2.7 Statistical analysis

The results of this study were expressed as mean ± standard deviation (x ± s). SPSS22.0 statistical software was used for statistical analysis. Rank sum test was used for comparison between groups. T test was used for comparison of results between two groups. One-way ANOVA was used for statistical analysis in multiple groups. P < 0.05 showed statistical difference, and P < 0.01 showed significant statistical difference.

3 Results

3.1

3.1 Detection and analysis of renal function indexes in rats of each group

Fig. 1 shows that after 16 weeks of intervention, the contents of urea nitrogen, creatinine and phosphorus in the HPIAC group increased significantly (P < 0.05), while there was no significant slowdown trend after Egb761 intervention. Calcium content is gradually decreasing, but the change is not obvious.

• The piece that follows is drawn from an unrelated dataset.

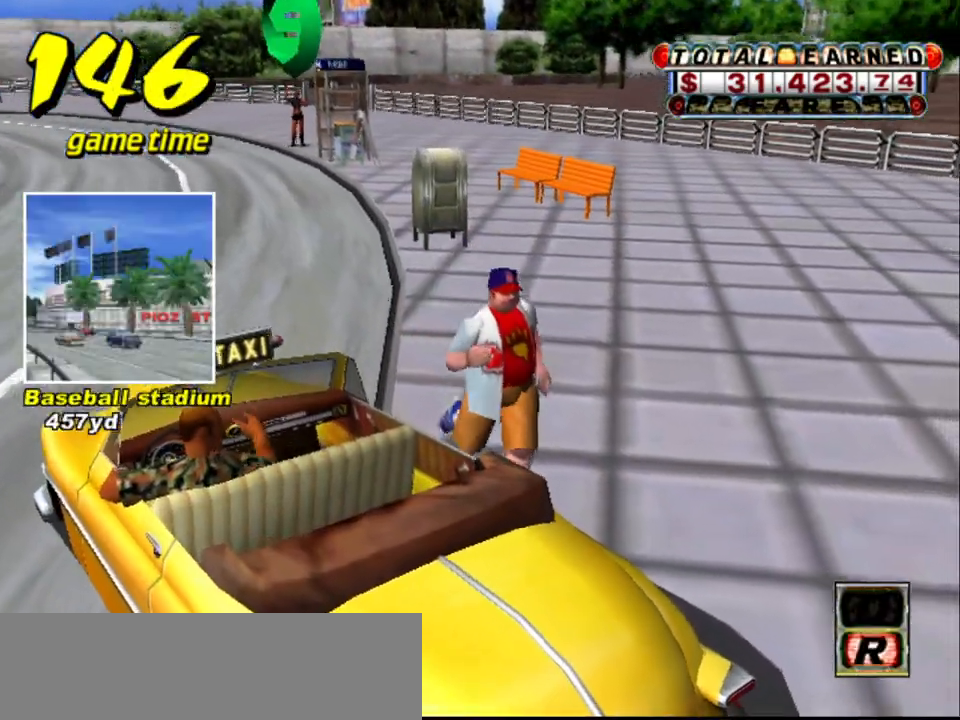
{"keys": [], "events": []}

Therefore, this indicates that the HPIAC group can successfully construct the rat model of CRF after nephrectomy and high phosphorus diet induction, but oral Egb761 cannot prevent the decrease of glomerular filtration rate in the residual kidney rats with high phosphorus diet.

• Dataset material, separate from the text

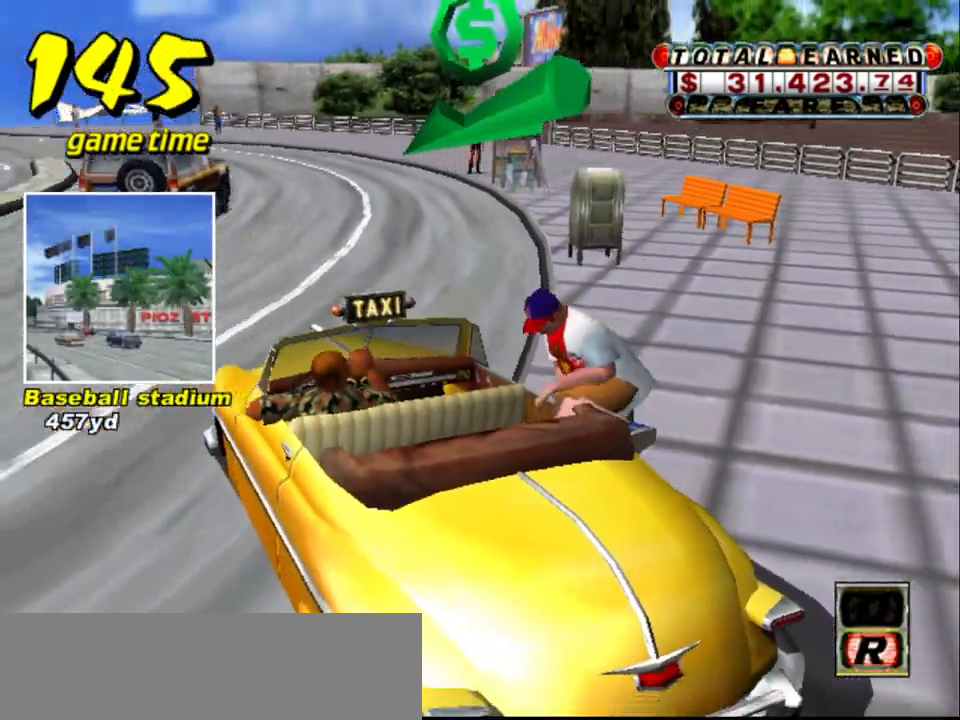
{"keys": ["up"], "events": [[200, "s", "down"], [250, "up", "down"], [400, "s", "up"]]}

Detection and analysis of renal function indexes of rats in each group (A. BUN; B. Scr; C. phosphorus; D. calcium) (compared with control group, #P < 0.05 has significant statistical significance).

3.2

3.2 Comparative analysis of calcium ion content in aorta of rats in each group

As shown in Fig. 2, the calcium content of abdominal aorta in the control group was the lowest, that is to say, the calcium content of abdominal aorta in the HPIAC group was significantly higher than that in the control group, with significant statistical difference (P < 0.05). After the intervention of Egb761, the calcium content of abdominal aorta was significantly decreased, which was significantly different from that of model group (P < 0.05). Therefore, it can be presumed that Egb761 can significantly reduce arterial calcification in rats with CRF symptoms (see Fig. 3).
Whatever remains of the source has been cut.